Non si tratta di un’offerta a ribasso quella che la Parola di questo martedì d’Avvento consegna alla Chiesa. Mentre mette davanti a noi pubblicani e prostitute, il Signore Gesù non intende dire che per accogliere la grazia della sua venuta sia necessario abbassare la guardia dal punto di vista morale. Anzi, tutt’altro! Il Signore intende avvertirci, piuttosto, circa quell’atteggiamento di supponenza o di superficialità che attraversa non poche volte il cuore delle persone che pure hanno fatto esperienza della misericordia di Dio.
Non è scontato e tantomeno indolore accogliere il Figlio di Dio nella nostra esistenza. Può accadere anche a noi di ritrovarci nella stessa condizione di chi dice: “Non ne ho voglia”. E le motivazioni possono essere le più svariate. Generare l’uomo pensato secondo Dio nella giustizia e nella santità vera, è sempre un’operazione che richiede un travaglio.
Il problema di fondo è proprio smettere quella resistenza continua che tanto caratterizza il nostro cuore tanto da impedirci di riconoscere i molteplici passaggi di Dio nella nostra vita. Mettersi in discussione è operazione da persone intelligenti. Pubblicani e peccatori hanno provato vergogna dei loro fallimenti e hanno intrapreso un serio cammino di conversione che li ha portati a vedersi spalancare davanti porte che fino a poco prima erano a loro chiuse. Non così scribi e farisei che in modo ostinato hanno rifiutato la predicazione del Battista nascondendosi dietro la loro ipocrisia. A volte la vergogna di riconoscere il necessario cambiamento da operare può giocare un brutto peso.
Tanto pubblicani e prostitute quanto Giovanni Battista stanno di fronte al mistero della vita che eccede ogni loro aspettativa, con l’animo di chi si riconosce bisognoso di rivisitare il proprio modo di vedere, di pensare, di sentire, di vivere. Chi non vuol essere svergognato, infatti, fa in fretta a concludere di non aver nulla da cambiare.

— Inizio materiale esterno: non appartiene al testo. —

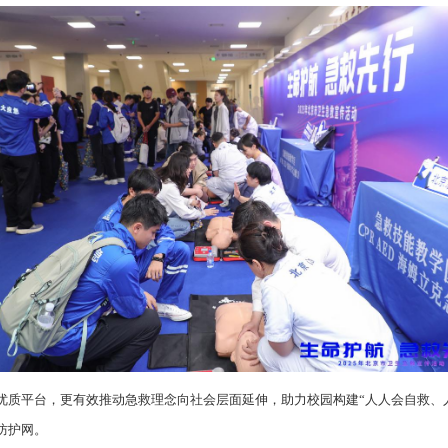
优质平台，更有效推动急救理念向社会层面延伸，助力校园构建“人人会自救、
防护网。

È una grazia riconoscere il proprio stato d’animo – “Non ne ho voglia” – come è una grazia imparare a superare i moti primi. Può accadere che per evitare di smentire noi stessi, finiamo per non accogliere l’invito alla conversione, la quale passa non attraverso proclami ma si incarna in una scelta concreta di vita.
Non basta essere figli di Abramo per sentirsi garantiti a proposito della salvezza: essa, infatti, è sempre qualcosa che ha a che fare con la tua persona e con le tue scelte.